## [Aim of the exercise]
Transcribe everything in the listing as written, and let no image into the copy.

## [Given data]
=== Section Start ===
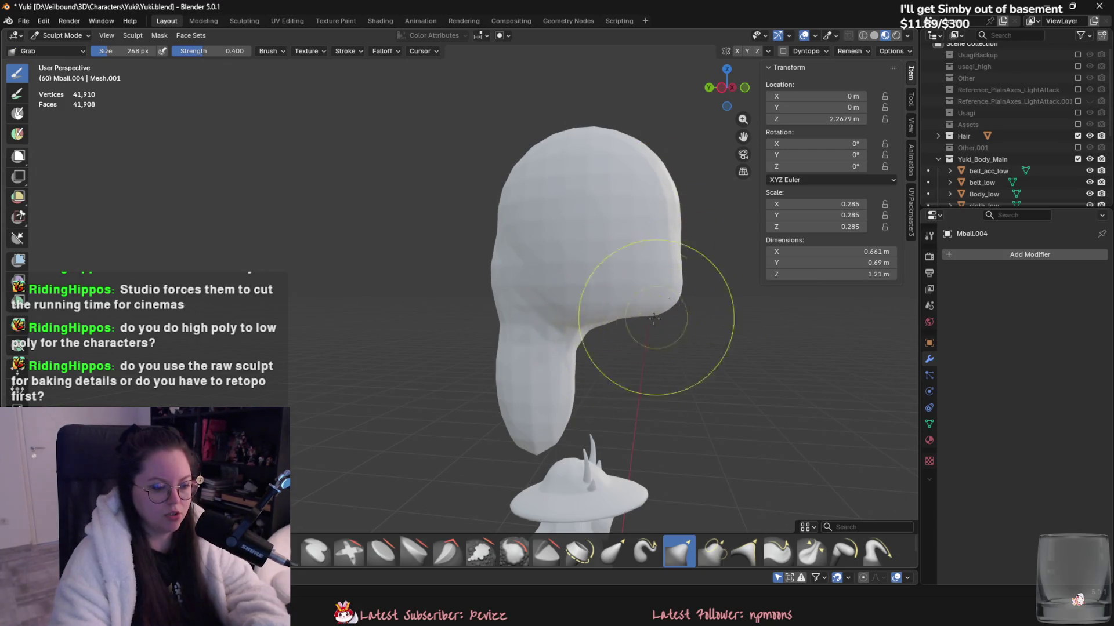
middle_click_drag(589, 336, 448, 348)
left_click_drag(585, 251, 596, 274)
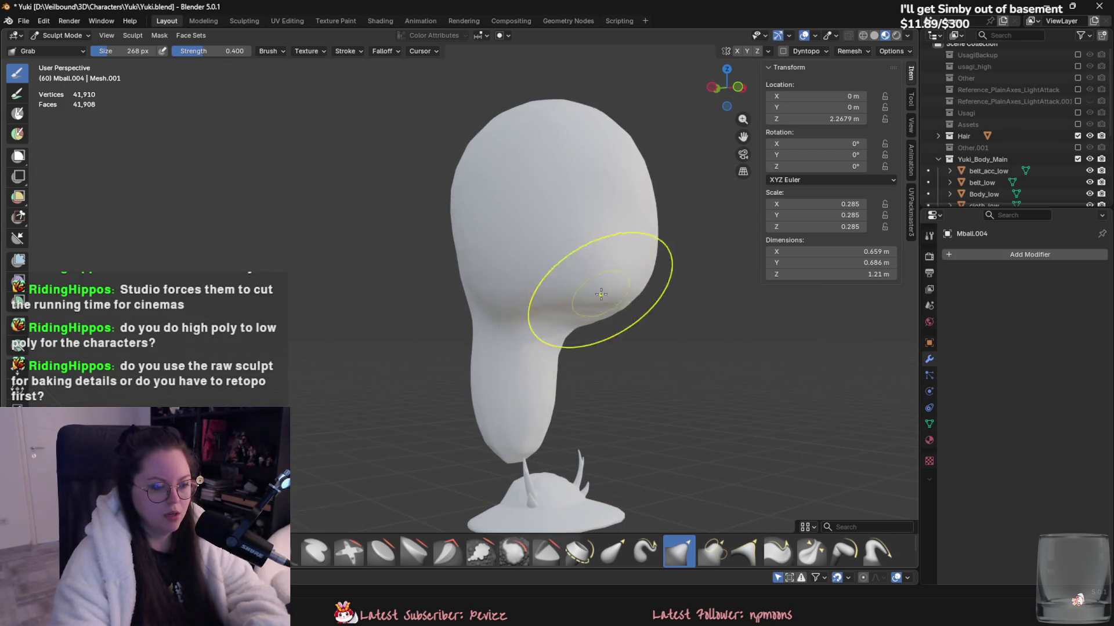
middle_click_drag(597, 273, 506, 253)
=== Section End ===
## [Task solution]
middle_click_drag(589, 336, 448, 348)
left_click_drag(585, 251, 596, 274)
middle_click_drag(597, 273, 506, 253)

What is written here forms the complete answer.